Outside of certain market trades, niche publications and entrepreneurial segments, there hasn’t been much of a discussion at the mainstream level on the meanings and results of it, the qualities that shape the different outcomes, or outcomes that shape certain qualities, the nature of the different platforms at their root, and the defining principles.
What is now starting as a hubbub may lead to needed progress in a more formalized and structured understanding. That is the opportunity. Below are some excerpts from a longer post that went up on a different medium a while ago, which starts to play around with some such matters. The full thing is here.

Distribution and hierarchy
- In a networked information economy Power Law distributions emerge. This can be seen in the category dominance of leaders, followed by a long tail of smaller competitors behind (“winner-take-most” phenomenon), and it is sometimes also seen within the networks themselves as certain nodes and clusters gain in presence.

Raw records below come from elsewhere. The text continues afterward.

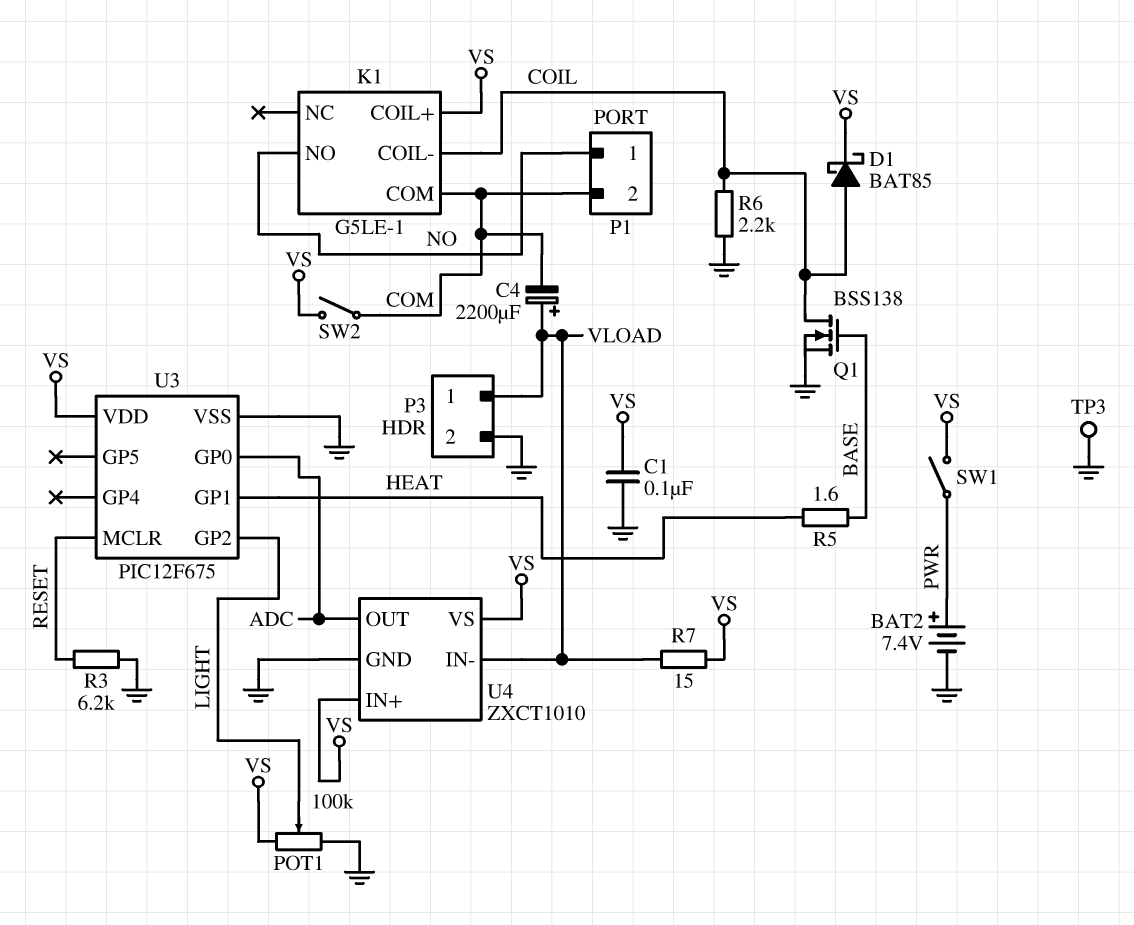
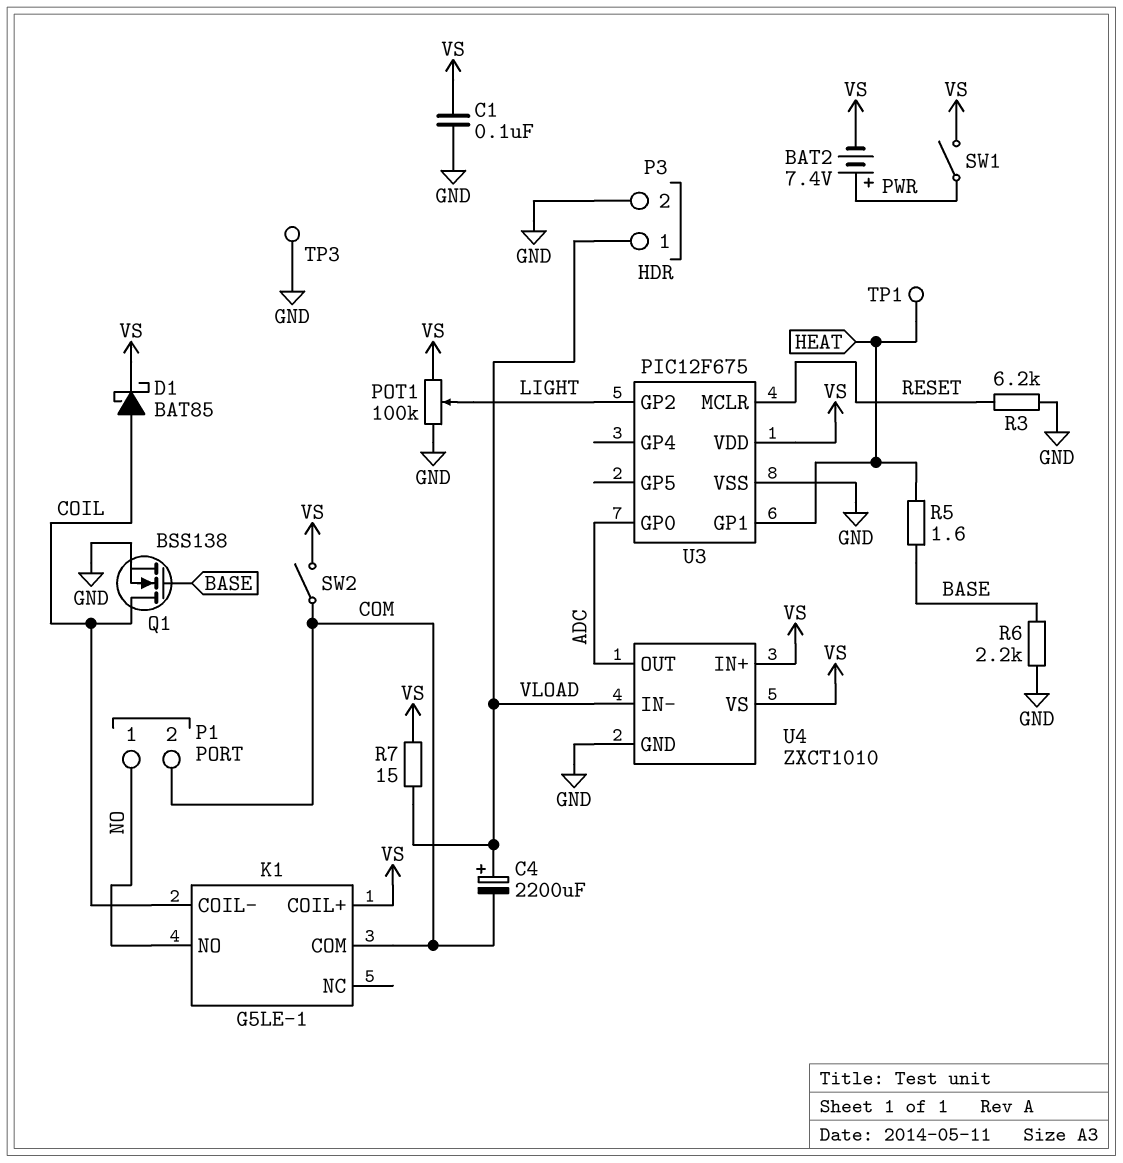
BAT2: 7.4V (plus PWR, minus GND) -> 7.4V (plus PWR, minus VS)
R6: 2.2k (COIL, GND) -> 2.2k (BASE, GND)
TP1: none -> test point (HEAT)

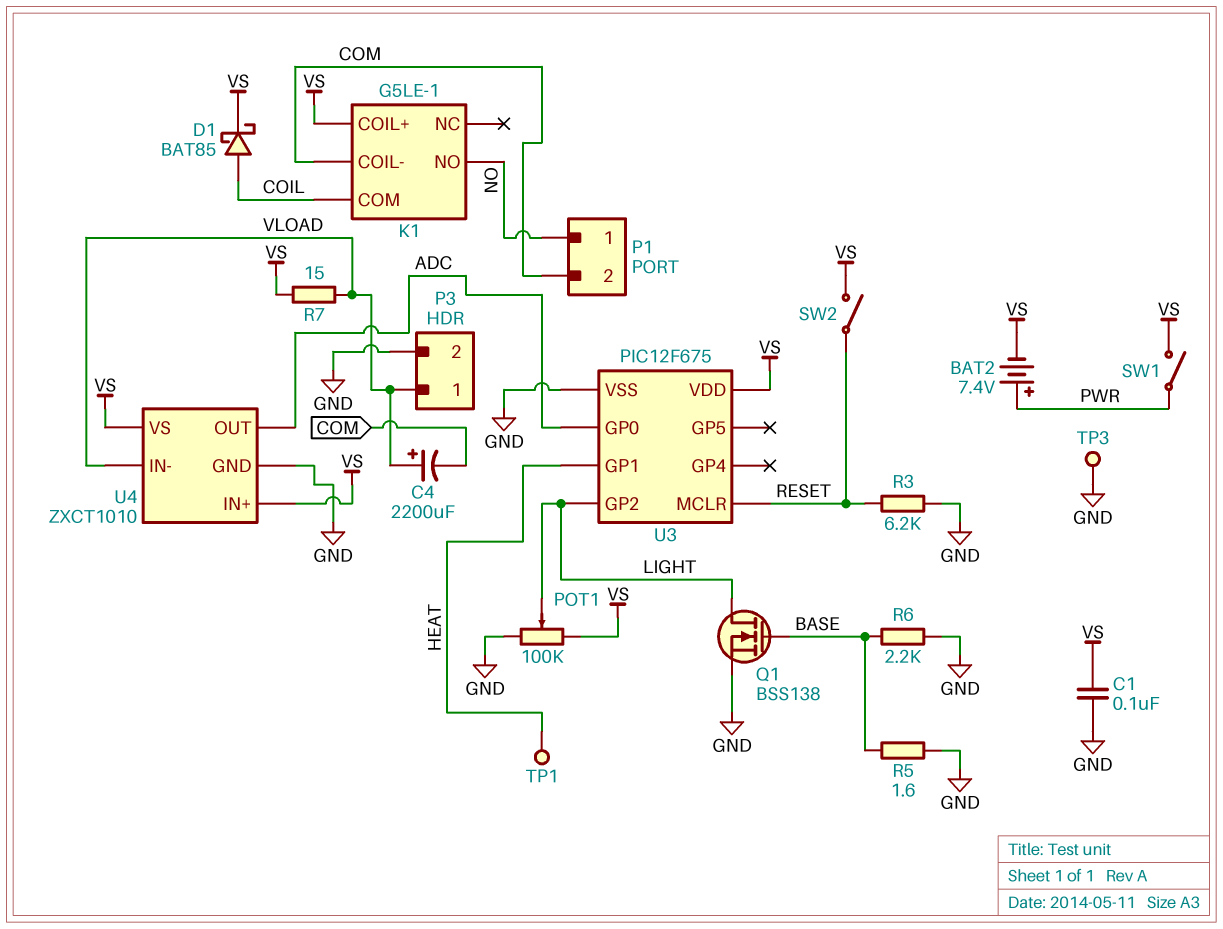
K1 pin COIL-: COIL -> COM
K1 pin COM: COM -> COIL
Q1: NMOS BSS138 (G BASE, D COIL, S GND) -> NMOS BSS138 (G BASE, D LIGHT, S GND)
R5: 1.6 (BASE, HEAT) -> 1.6 (BASE, GND)
SW2: switch (COM, VS) -> switch (RESET, VS)

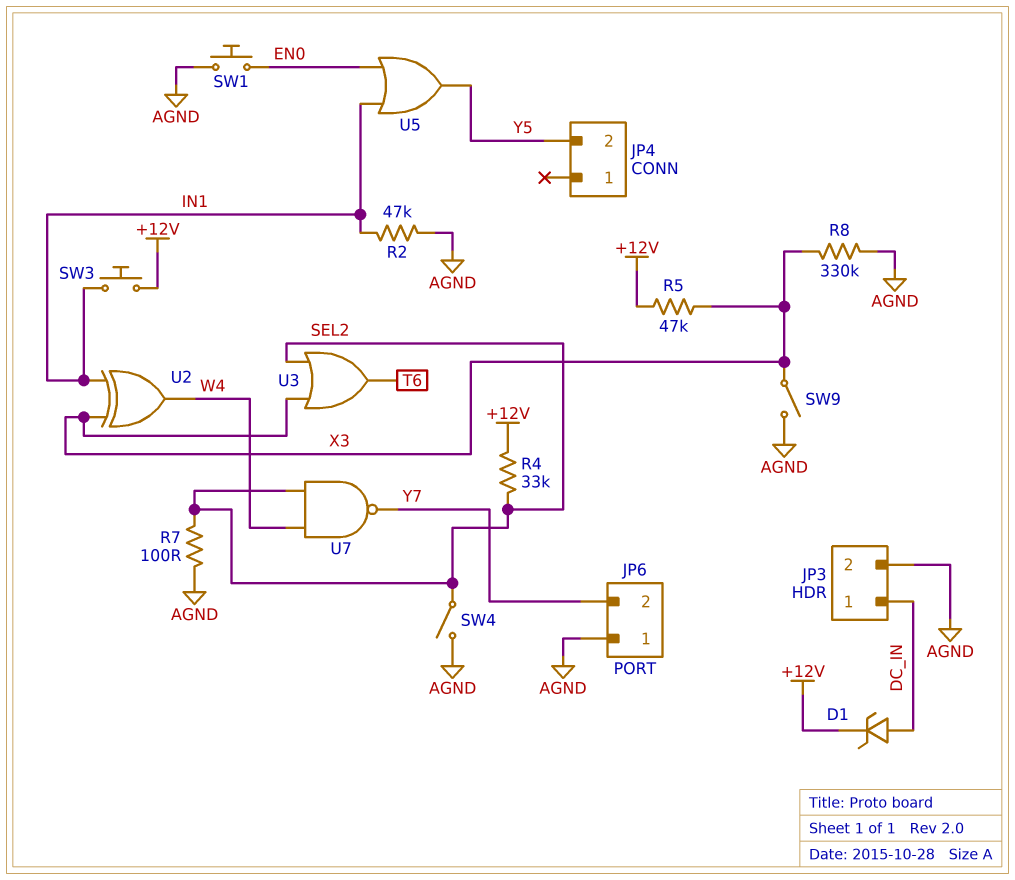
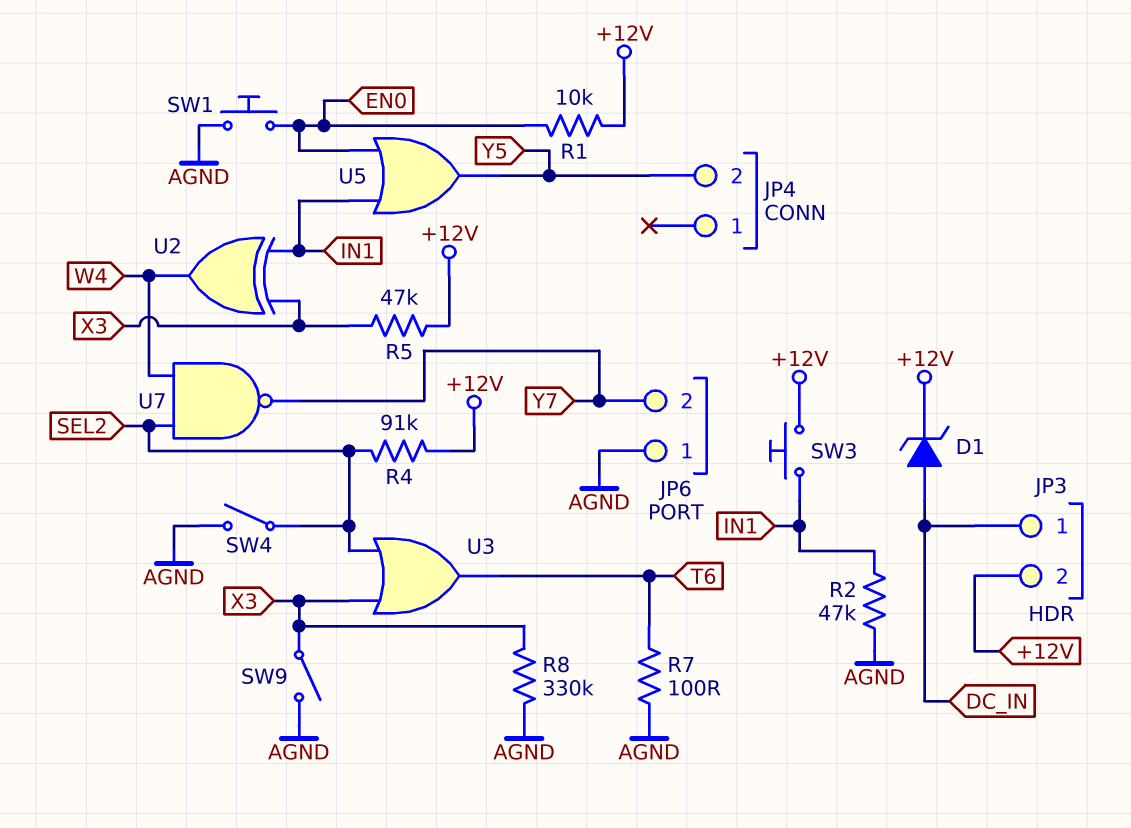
JP3 pin 2: AGND -> +12V
R1: none -> 10k (+12V, EN0)
R4: 33k (+12V, SEL2) -> 91k (+12V, SEL2)
R7: 100 (AGND, SEL2) -> 100 (AGND, T6)

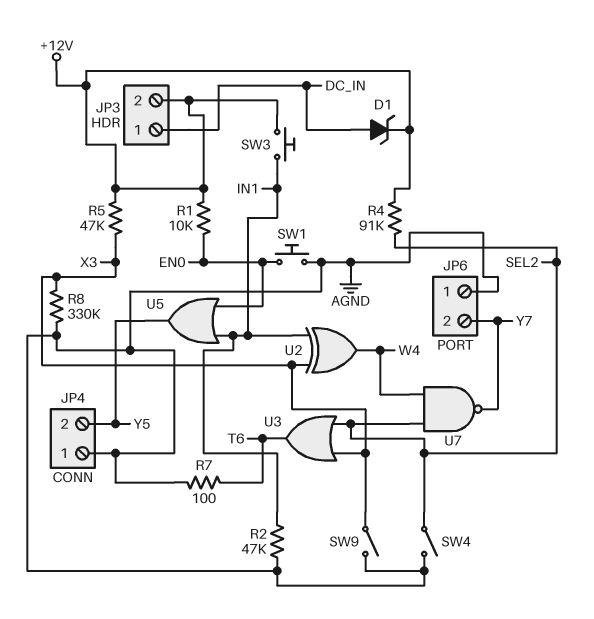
JP4 pin 1: none -> AGND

Sometimes the loudest or most popular voices in the social web control discussion, certain apps in the app store rise up in the ranks, the top search results attract the most attention… these examples are all from the distributed multi-directional network types. The edited one-directional networks, like broadcast operations, are much more obviously hierarchical.
- The tendency of networks towards hierarchy, by design or evolution, is a quality that in important ways resembles product distinctions previously described. In the extreme case, where a network’s flow is purely one-directional, this runs the disruption risks and profit pressures of a service offering, at the expense of much more valuable community. In a highly commoditized and competitive environment, networks seek to resist such outcomes.
- Historically, the longest lasting networks in commerce have been multi-directional and distributed, where the operator’s purpose is to optimize the quality of distribution. Looking back past the current examples of digital search and marketplaces and others, examples include telecommunications systems that survived (but for regulatory intervention) since their first emergence and financial exchanges (that may have gotten into trouble from the concentrations that occurred). On the other hand, publishers of all forms (video, audio, print) have had rougher going.
- This distinction of distributed versus hierarchical, and various points of nuance between the extremes, is shaping value formation within the network category in its current digitized form. Netflix, despite its global growth and dominant position, must compete with Hulu and HBO on the basis of its unique content. The competition is expensive, and the value of these properties, even the best of them, is nowhere near the value of the decentralized Big 5. There is no cord cutting, not really, only new digital cords.